Concept, Unit and Method assignment

Describing the data with the correct unit assures that data values are interpreted correctly by other users.

By assigning concepts of controlled vocabularies we assure that the same measured parameter is found across datasets. E.g. Total Organic Carbon of a soil sample can be abreviated by “TOC”, but other publications may have used the abbreviation “Corg” (Carbon, organic) in their data. By assigning both to the agrovoc concept soil organic carbon a semantical consens is assured and users can find data of both datasets.

Depending on the specific research question the method applied to measure a parameter can become of concern, so it is a needed information for reusing data.

The two data providing repositories Bonares and pangaea are allready using these three metadata information in their metadata schemas.

Pangaea schema / metadata

Pangaea holds for every table column the parameter name, its abbreviation, unit and a pangaea internal ID out of a provided list of parameters, so data can be queried across data sets within pangaea. This metadata is provided graphically in a table when displaying a record of pangaea at the website and is provided with the downloadable data file. The column headers can be shown as “variableMeasured” in the Knowledgehub and as “subjects” at datacite. The knowledgehub provides the distribution URL to the actual data file, while datacite references only to the pangaea landing page of the record.
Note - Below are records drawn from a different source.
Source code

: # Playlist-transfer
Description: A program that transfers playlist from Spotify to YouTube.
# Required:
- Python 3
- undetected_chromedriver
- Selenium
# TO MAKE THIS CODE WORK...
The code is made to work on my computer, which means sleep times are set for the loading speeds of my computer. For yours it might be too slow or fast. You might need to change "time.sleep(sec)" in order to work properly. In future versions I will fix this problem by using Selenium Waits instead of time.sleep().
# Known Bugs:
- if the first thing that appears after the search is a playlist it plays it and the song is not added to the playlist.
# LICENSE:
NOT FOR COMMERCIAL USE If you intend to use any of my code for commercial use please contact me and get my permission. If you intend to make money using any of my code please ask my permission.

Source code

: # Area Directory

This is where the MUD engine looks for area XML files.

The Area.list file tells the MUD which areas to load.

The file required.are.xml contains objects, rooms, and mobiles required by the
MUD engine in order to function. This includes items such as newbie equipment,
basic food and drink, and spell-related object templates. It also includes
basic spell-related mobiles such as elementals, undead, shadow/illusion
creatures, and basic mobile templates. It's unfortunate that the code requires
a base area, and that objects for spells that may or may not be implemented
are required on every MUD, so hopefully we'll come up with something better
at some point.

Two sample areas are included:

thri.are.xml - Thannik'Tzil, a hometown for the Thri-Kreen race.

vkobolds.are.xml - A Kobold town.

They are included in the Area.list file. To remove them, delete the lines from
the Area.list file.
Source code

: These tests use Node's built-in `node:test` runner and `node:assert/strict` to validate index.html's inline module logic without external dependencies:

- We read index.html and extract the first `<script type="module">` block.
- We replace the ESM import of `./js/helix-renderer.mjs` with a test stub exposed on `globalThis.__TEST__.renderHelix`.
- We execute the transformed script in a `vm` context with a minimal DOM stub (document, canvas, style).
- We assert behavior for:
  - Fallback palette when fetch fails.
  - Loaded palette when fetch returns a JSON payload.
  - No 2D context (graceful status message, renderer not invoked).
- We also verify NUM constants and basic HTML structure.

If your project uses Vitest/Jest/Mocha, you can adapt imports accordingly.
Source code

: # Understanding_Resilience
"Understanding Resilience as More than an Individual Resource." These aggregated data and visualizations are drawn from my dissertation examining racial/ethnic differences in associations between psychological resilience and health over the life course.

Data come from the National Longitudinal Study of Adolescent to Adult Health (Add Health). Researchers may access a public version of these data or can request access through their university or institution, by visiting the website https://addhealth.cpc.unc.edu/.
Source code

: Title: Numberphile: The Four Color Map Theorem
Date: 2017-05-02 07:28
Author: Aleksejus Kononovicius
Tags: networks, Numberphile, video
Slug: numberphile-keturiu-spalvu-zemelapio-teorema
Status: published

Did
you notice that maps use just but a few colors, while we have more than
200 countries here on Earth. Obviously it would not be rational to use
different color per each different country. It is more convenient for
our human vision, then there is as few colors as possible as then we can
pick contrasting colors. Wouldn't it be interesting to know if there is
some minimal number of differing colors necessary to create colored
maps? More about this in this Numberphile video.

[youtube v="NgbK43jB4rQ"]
The python package pangaeapy allows to recast pangaea datasets to the frictionless schema, including information on unit and putting the concept/ detailed description of pangaea into the frictionless field ‘title’. E.g.: {'name': 'Infiltration', 'title': 'Infiltration rate', 'type': 'number', 'unit': 'min/cm'}

Bonares schema / metadata

Bonares provides table structure metadata in xml exports within the tags <bnr:column></bnr:column>, including information on the name, description, unit, data type and missing values for each column (example).

Frictionless schema

The python package friction-py applies the fricitonless table schema. This can be extended for units (applied by unitpackage) and concepts and methods, as applied by SoilPulse with references to controlled vocabularies (example in development).